Your objective ▸ Reproduce the records below in full and word for word, excluding pictures.

Transcribed page contents:
= = = =

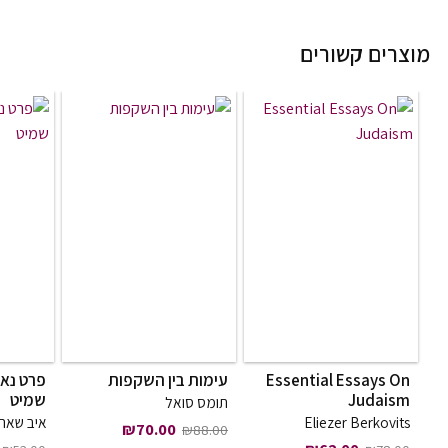
מוצרים קשורים
Essential Essays On
עימות בין השקפות
פרט נאצ
Judaism
שמיט
תומס סואל
Eliezer Berkovits
איב שאר
המחיר המקורי היה: ₪88.00.
המחיר הנוכחי הוא: ₪70.00.
₪
70.00
₪
88.00
המחיר המקורי היה: ₪78.00.
המחיר הנוכחי הוא: ₪62.00.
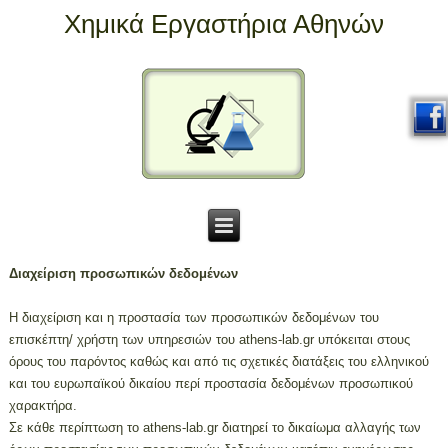
Χημικά Εργαστήρια Αθηνών
Διαχείριση προσωπικών δεδομένων
Η διαχείριση και η προστασία των προσωπικών δεδομένων του
επισκέπτη/ χρήστη των υπηρεσιών του athens-lab.gr υπόκειται στους
όρους του παρόντος καθώς και από τις σχετικές διατάξεις του ελληνικού
και του ευρωπαϊκού δικαίου περί προστασία δεδομένων προσωπικού
χαρακτήρα.
Σε κάθε περίπτωση το athens-lab.gr διατηρεί το δικαίωμα αλλαγής των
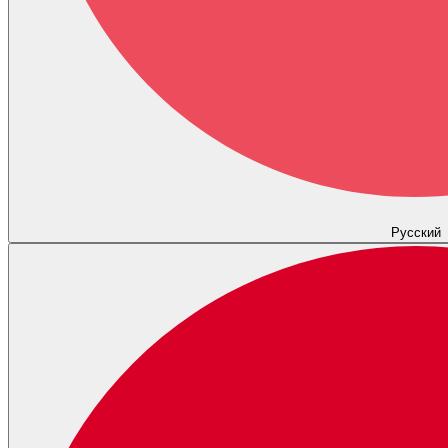
Русский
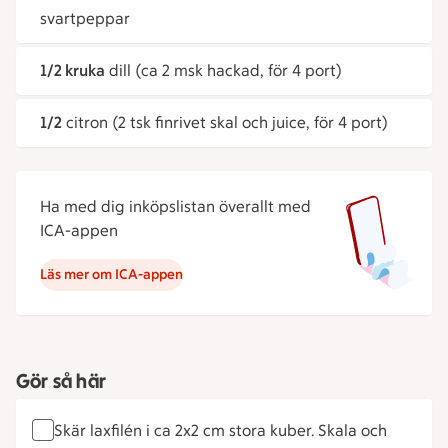
svartpeppar
1/2 kruka
dill (ca 2 msk hackad, för 4 port)
1/2
citron (2 tsk finrivet skal och juice, för 4 port)
Ha med dig inköpslistan överallt med
ICA-appen
Läs mer om ICA-appen
Gör så här
Skär laxfilén i ca 2x2 cm stora kuber. Skala och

= = = =

Response box ▸
מוצרים קשורים
Essential Essays On
עימות בין השקפות
פרט נאצ
Judaism
שמיט
תומס סואל
Eliezer Berkovits
איב שאר
המחיר המקורי היה: ₪88.00.
המחיר הנוכחי הוא: ₪70.00.
₪
70.00
₪
88.00
המחיר המקורי היה: ₪78.00.
המחיר הנוכחי הוא: ₪62.00.
Χημικά Εργαστήρια Αθηνών
Διαχείριση προσωπικών δεδομένων
Η διαχείριση και η προστασία των προσωπικών δεδομένων του
επισκέπτη/ χρήστη των υπηρεσιών του athens-lab.gr υπόκειται στους
όρους του παρόντος καθώς και από τις σχετικές διατάξεις του ελληνικού
και του ευρωπαϊκού δικαίου περί προστασία δεδομένων προσωπικού
χαρακτήρα.
Σε κάθε περίπτωση το athens-lab.gr διατηρεί το δικαίωμα αλλαγής των
Русский
svartpeppar
1/2 kruka
dill (ca 2 msk hackad, för 4 port)
1/2
citron (2 tsk finrivet skal och juice, för 4 port)
Ha med dig inköpslistan överallt med
ICA-appen
Läs mer om ICA-appen
Gör så här
Skär laxfilén i ca 2x2 cm stora kuber. Skala och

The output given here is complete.